Old Hurricane did not hear her. Starting up with the document in his hand, he rushed from the room and went and shut himself up in his own study.

"I vow, some widow has offered to marry him," said Cap, to herself.

Old Hurricane did not come to dinner, nor to supper. But after supper, when Capitola's wonder was at its climax, and while she was sitting by the little wood fire that that chilly evening required, Old Hurricane came in, looking very unlike himself, in an humble, confused, deprecating, yet happy manner, like one who had at once a mortifying confession to make, and a happy secret to tell.

"Cap," he said, trying to suppress a smile, and growing purple in the face.

—"Oh, yes!

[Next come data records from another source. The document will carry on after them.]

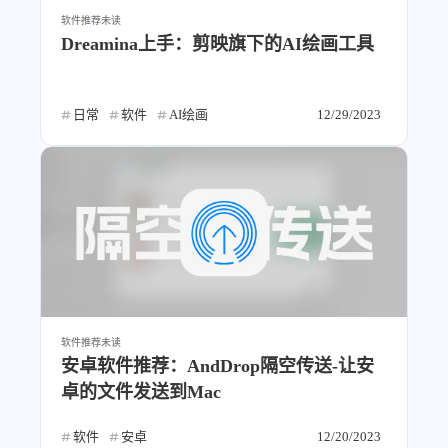
软件推荐
未读
Dreamina上手：剪映旗下的AI绘画工具
日常
软件
AI绘画
12/29/2023
软件推荐
未读
安卓软件推荐：AndDrop隔空传送-让安
卓的文件发送到Mac
软件
安卓
12/20/2023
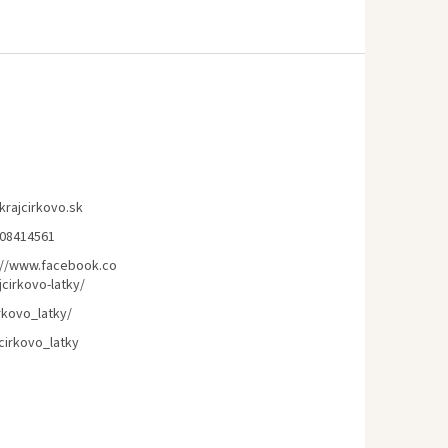
krajcirkovo.sk
08414561
://www.facebook.co
cirkovo-latky/
rkovo_latky/
cirkovo_latky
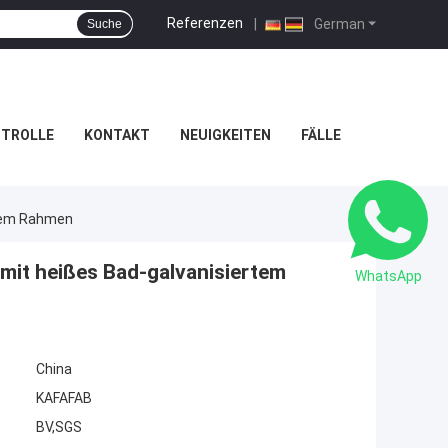
Referenzen
|
German
Suche
NTROLLE
KONTAKT
NEUIGKEITEN
FÄLLE
rtem Rahmen
mit heißes Bad-galvanisiertem
WhatsApp
China
KAFAFAB
BV,SGS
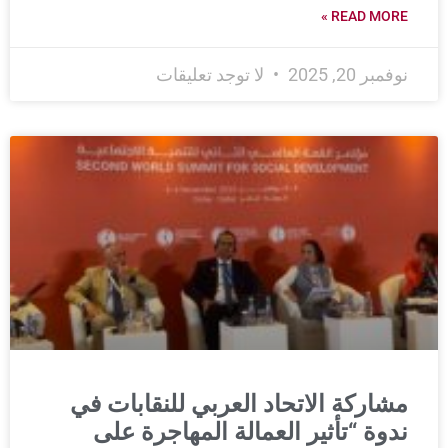
READ MORE »
نوفمبر 20, 2025
لا توجد تعليقات
مشاركة الاتحاد العربي للنقابات في
ندوة “تأثير العمالة المهاجرة على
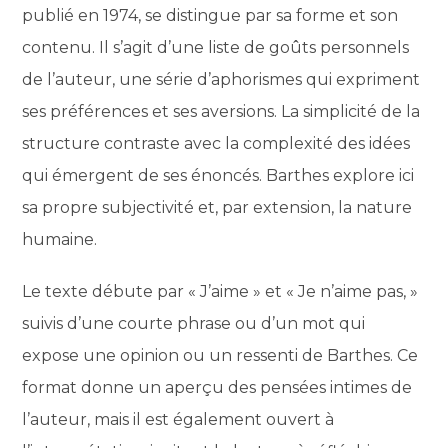
publié en 1974, se distingue par sa forme et son
contenu. Il s’agit d’une liste de goûts personnels
de l’auteur, une série d’aphorismes qui expriment
ses préférences et ses aversions. La simplicité de la
structure contraste avec la complexité des idées
qui émergent de ses énoncés. Barthes explore ici
sa propre subjectivité et, par extension, la nature
humaine.
Le texte débute par « J’aime » et « Je n’aime pas, »
suivis d’une courte phrase ou d’un mot qui
expose une opinion ou un ressenti de Barthes. Ce
format donne un aperçu des pensées intimes de
l’auteur, mais il est également ouvert à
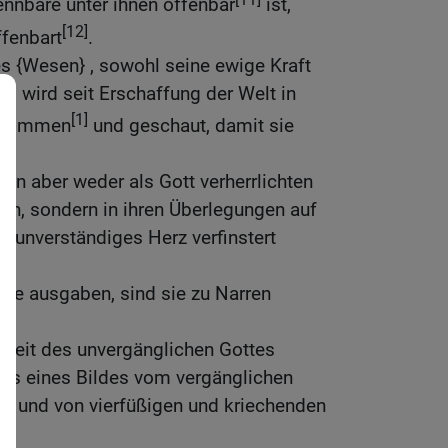
ennbare unter ihnen offenbar
ist,
[12]
ffenbart
.
s {Wesen} , sowohl seine ewige Kraft
it, wird seit Erschaffung der Welt in
[1]
enommen
und geschaut, damit sie
d;
 ihn aber weder als Gott verherrlichten
en, sondern in ihren Überlegungen auf
hr unverständiges Herz verfinstert
ise ausgaben, sind sie zu Narren
hkeit des unvergänglichen Gottes
nis eines Bildes vom vergänglichen
 und von vierfüßigen und kriechenden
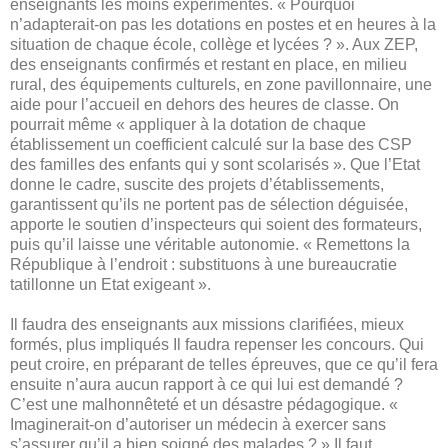
enseignants les moins expérimentés. « Pourquoi
n’adapterait-on pas les dotations en postes et en heures à la
situation de chaque école, collège et lycées ? ». Aux ZEP,
des enseignants confirmés et restant en place, en milieu
rural, des équipements culturels, en zone pavillonnaire, une
aide pour l’accueil en dehors des heures de classe. On
pourrait même « appliquer à la dotation de chaque
établissement un coefficient calculé sur la base des CSP
des familles des enfants qui y sont scolarisés ». Que l’Etat
donne le cadre, suscite des projets d’établissements,
garantissent qu’ils ne portent pas de sélection déguisée,
apporte le soutien d’inspecteurs qui soient des formateurs,
puis qu’il laisse une véritable autonomie. « Remettons la
République à l’endroit : substituons à une bureaucratie
tatillonne un Etat exigeant ».
Il faudra des enseignants aux missions clarifiées, mieux
formés, plus impliqués Il faudra repenser les concours. Qui
peut croire, en préparant de telles épreuves, que ce qu’il fera
ensuite n’aura aucun rapport à ce qui lui est demandé ?
C’est une malhonnêteté et un désastre pédagogique. «
Imaginerait-on d’autoriser un médecin à exercer sans
s’assurer qu’il a bien soigné des malades ? » Il faut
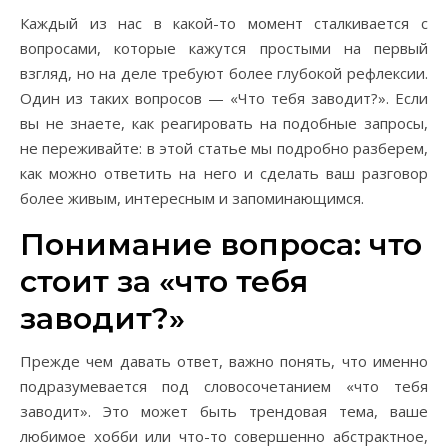
Каждый из нас в какой-то момент сталкивается с
вопросами, которые кажутся простыми на первый
взгляд, но на деле требуют более глубокой рефлексии.
Один из таких вопросов — «Что тебя заводит?». Если
вы не знаете, как реагировать на подобные запросы,
не переживайте: в этой статье мы подробно разберем,
как можно ответить на него и сделать ваш разговор
более живым, интересным и запоминающимся.
Понимание вопроса: что
стоит за «что тебя
заводит?»
Прежде чем давать ответ, важно понять, что именно
подразумевается под словосочетанием «что тебя
заводит». Это может быть трендовая тема, ваше
любимое хобби или что-то совершенно абстрактное,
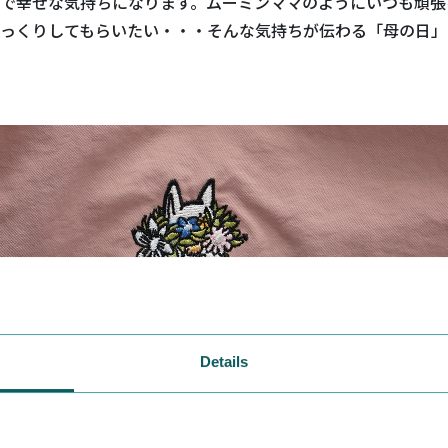
で幸せな気持ちになります。ムーミンママのようにいつも頑張
っくりしてもらいたい・・・そんな気持ちが伝わる「母の日」
Details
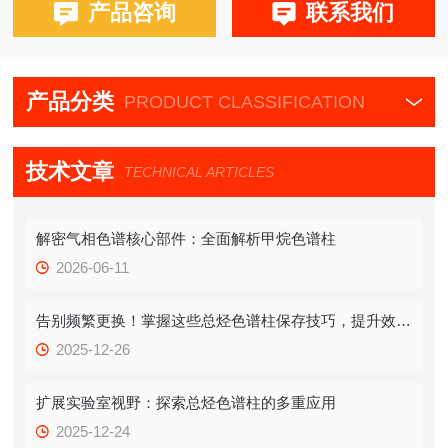
产品咨询
联系我们
布鲁克PE580,590,680
产品分类
PRODUCT CLASSIFICATION
技术文章
TECHNICAL ARTICLES
解密气相色谱核心部件：全面解析甲烷色谱柱
2026-06-11
告别频繁更换！掌握这些总烃色谱柱保存技巧，提升效率！
2025-12-26
扩展实验室视野：探索总烃色谱柱的多重应用
2025-12-24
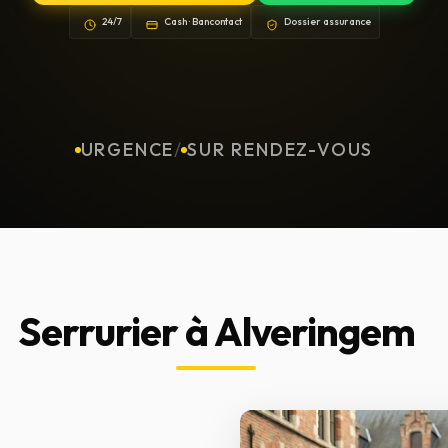
24/7
Cash · Bancontact
Dossier assurance
URGENCE
/
SUR RENDEZ-VOUS
Serrurier à Alveringem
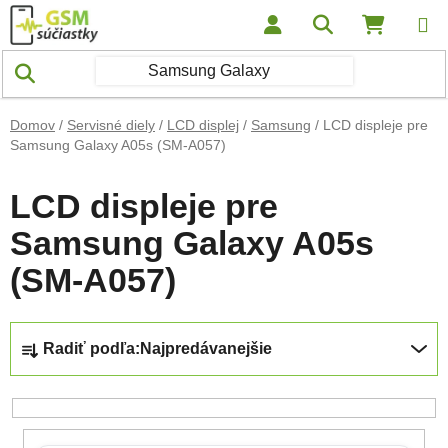
Prejsť na obsah
Hľadať
NÁKUP
Domov
/
Servisné diely
/
LCD displej
/
Samsung
/
LCD displeje pre
Samsung Galaxy A05s (SM-A057)
LCD displeje pre
Samsung Galaxy A05s
(SM-A057)
Radenie produktov
Radiť podľa:
Najpredávanejšie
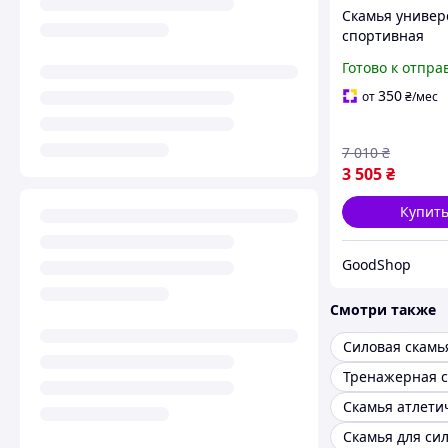
Скамья универ
спортивная
регулируемая 
Готово к отпра
конструкция д
силовых трени
350
от
₴
/мес
фитнеса, удобн
зала
7 010
₴
3 505
₴
Купит
GoodShop
Смотри также
Силовая скамь
Тренажерная 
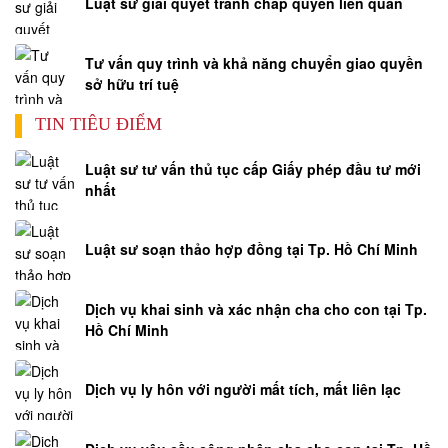
Luật sư giải quyết tranh chấp quyền liên quan
Tư vấn quy trình và khả năng chuyển giao quyền
sở hữu trí tuệ
TIN TIÊU ĐIỂM
Luật sư tư vấn thủ tục cấp Giấy phép đầu tư mới
nhất
Luật sư soạn thảo hợp đồng tại Tp. Hồ Chí Minh
Dịch vụ khai sinh và xác nhận cha cho con tại Tp.
Hồ Chí Minh
Dịch vụ ly hôn với người mất tích, mất liên lạc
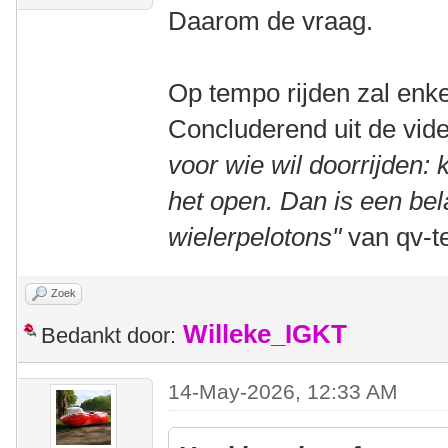
Daarom de vraag.
Op tempo rijden zal enke
Concluderend uit de vide
voor wie wil doorrijden: 
het open. Dan is een bel
wielerpelotons"
van qv-te
Zoek
Willeke_IGKT
Bedankt door:
14-May-2026, 12:33 AM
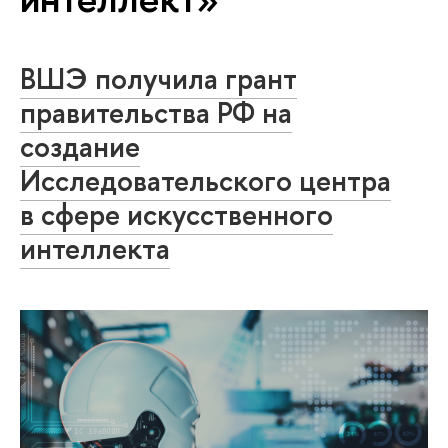
ВШЭ получила грант
правительства РФ на
создание
Исследовательского центра
в сфере искусственного
интеллекта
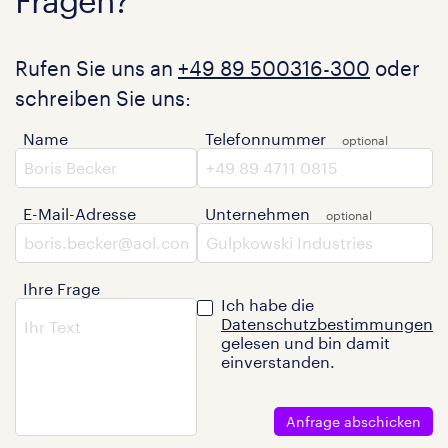
Fragen?
Rufen Sie uns an
+49 89 500316-300
oder
schreiben Sie uns:
Name
Telefonnummer
E-Mail-Adresse
Unternehmen
Ihre Frage
Ich habe die
Datenschutzbestimmungen
gelesen und bin damit
einverstanden.
Anfrage abschicken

You've come to tell me, I suppose, that you're going to put a step-aunt-in-law over my head, only you don't know how to announce it," answered Capitola, little knowing how closely she had come to the truth; when, to her unbounded astonishment, Old Hurricane answered:

"Yes, my dear, that's just it!"

"What! My eyes! Oh, crickey!" cried Cap, breaking into her newsboy's slang, from mere consternation.

"Yes, my dear, it is perfectly true!" replied the old man, growing furiously red, and rubbing his face.

"Oh! oh! oh! Hold me! I'm 'kilt!'" cried Cap, falling back in her chair in an inextinguishable fit of laughter, that shook her whole frame. She laughed until the tears ran down her cheeks. She wiped her eyes and looked at Old Hurricane, and every time she saw his confused and happy face she burst into a fresh paroxysm that seemed to threaten her life or her reason.

"Who is the happy—Oh, I can't speak! Oh, I'm 'kilt' entirely!" she cried, breaking off in the midst of her question and falling into fresh convulsions.